Convert the records into a Markdown table with the columns "No." and "Line," giving each non-blank line its own numbered row. Leave out the pictures.

■ Dataset items ■
····················
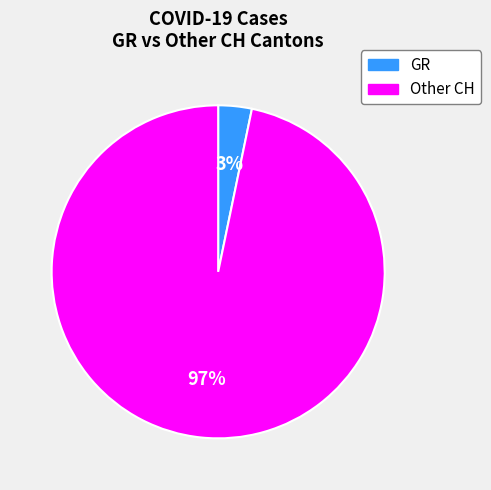

Is there any slice that represents more than half of the pie?

Yes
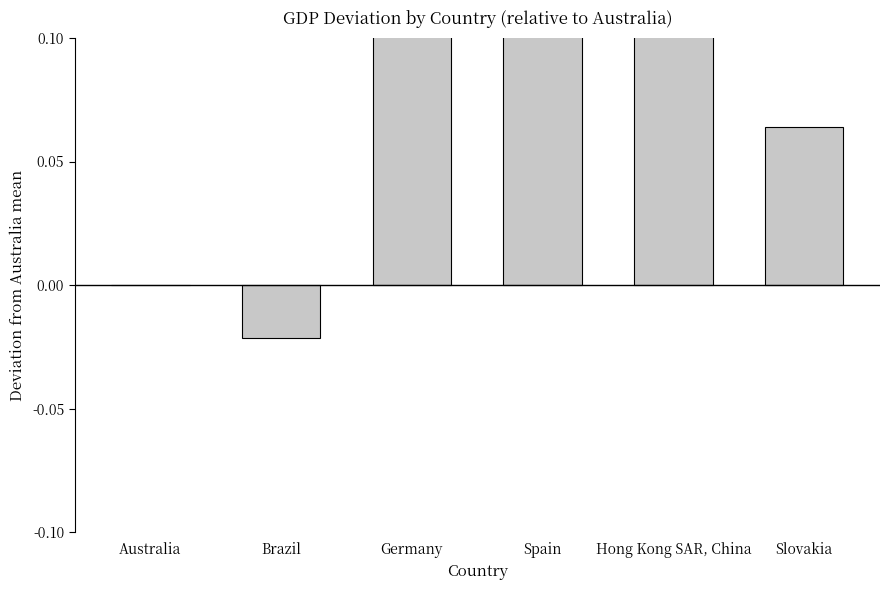

Where does the data first go above 0?

Germany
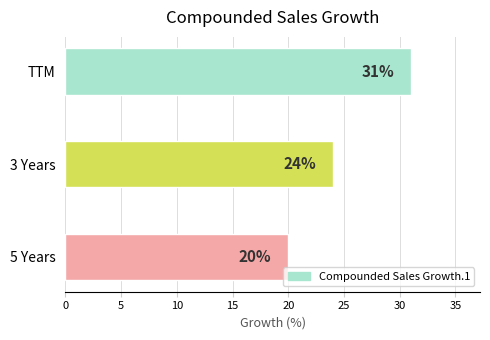

What is the ratio of the value at 3 Years to the value at 5 Years?

1.2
····················
■ Answer box ■
| No. | Line |
|---|---|
| 1 | Is there any slice that represents more than half of the pie? |
| 2 | Yes |
| 3 | Where does the data first go above 0? |
| 4 | Germany |
| 5 | What is the ratio of the value at 3 Years to the value at 5 Years? |
| 6 | 1.2 |